Keypoint coordinate data:
##############################

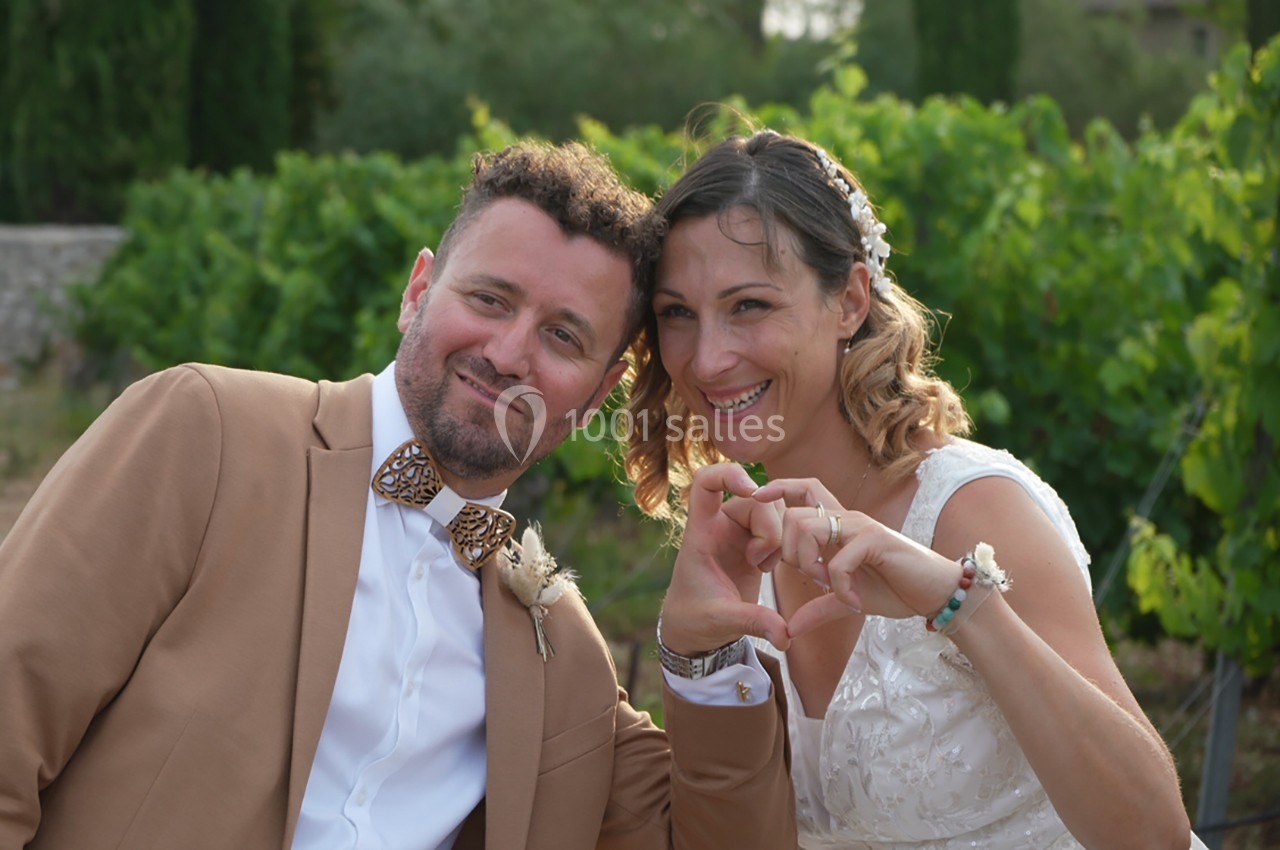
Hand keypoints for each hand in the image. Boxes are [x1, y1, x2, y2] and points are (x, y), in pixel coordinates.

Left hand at [659, 463, 790, 652]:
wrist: (694, 630)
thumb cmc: (696, 619)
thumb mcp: (722, 621)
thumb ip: (753, 622)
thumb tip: (785, 636)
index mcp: (702, 533)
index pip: (706, 483)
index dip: (729, 475)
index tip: (753, 492)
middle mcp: (720, 526)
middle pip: (755, 500)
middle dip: (770, 527)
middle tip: (761, 563)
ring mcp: (738, 534)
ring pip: (772, 510)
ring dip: (779, 536)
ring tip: (765, 568)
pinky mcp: (754, 545)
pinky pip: (779, 527)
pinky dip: (783, 544)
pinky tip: (771, 569)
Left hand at [754, 478, 960, 638]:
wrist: (934, 593)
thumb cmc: (894, 589)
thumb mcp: (846, 601)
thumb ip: (818, 609)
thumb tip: (789, 629)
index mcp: (837, 525)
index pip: (802, 489)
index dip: (776, 491)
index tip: (757, 509)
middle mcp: (846, 518)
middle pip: (792, 516)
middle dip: (786, 552)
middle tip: (808, 579)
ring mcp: (860, 526)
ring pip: (808, 529)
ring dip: (809, 564)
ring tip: (828, 586)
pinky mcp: (875, 540)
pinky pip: (838, 561)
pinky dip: (838, 587)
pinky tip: (853, 601)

##############################

▸ Your assignment:
Without any pictures, please reproduce the full set of entries.

▸ Written reply:
Hand keypoints for each hand in the image. Boxes are [x1, y1, x2, y2] and points are (x, y), in pixel coordinates.

Left hand at [659, 463, 790, 652]:
wrist: (694, 630)
thumb cmc: (696, 619)
thumb mcp: (722, 621)
thumb ip: (753, 622)
thumb tip: (785, 636)
index mcp: (702, 533)
index pip: (706, 483)
index dip: (729, 475)
index tip: (753, 492)
middle mcp: (720, 526)
middle pip: (755, 500)
middle dip: (770, 527)
middle tip: (761, 563)
ring mcp: (738, 534)
ring pip: (772, 510)
ring dip: (779, 536)
ring tip: (765, 568)
pinky mcp: (754, 545)
pinky pip: (779, 527)
pinky dip: (783, 544)
pinky tip: (771, 569)
Left hand at [754, 478, 960, 638]:
wrist: (934, 593)
thumb cmc: (894, 589)
thumb mcp: (846, 601)
thumb ip: (818, 609)
thumb tip: (789, 629)
index mcp: (837, 525)
index pip: (802, 489)
index dip: (776, 491)
index tip: (757, 509)
middle mcp: (846, 518)
middle pip: (792, 516)
middle dip: (786, 552)
middle tip: (808, 579)
ring mcp: (860, 526)
ring pip: (808, 529)
ring dip: (809, 564)
ring tip: (828, 586)
pinky mcp: (875, 540)
pinky pip: (838, 561)
pinky dip: (838, 587)
pinky tip: (853, 601)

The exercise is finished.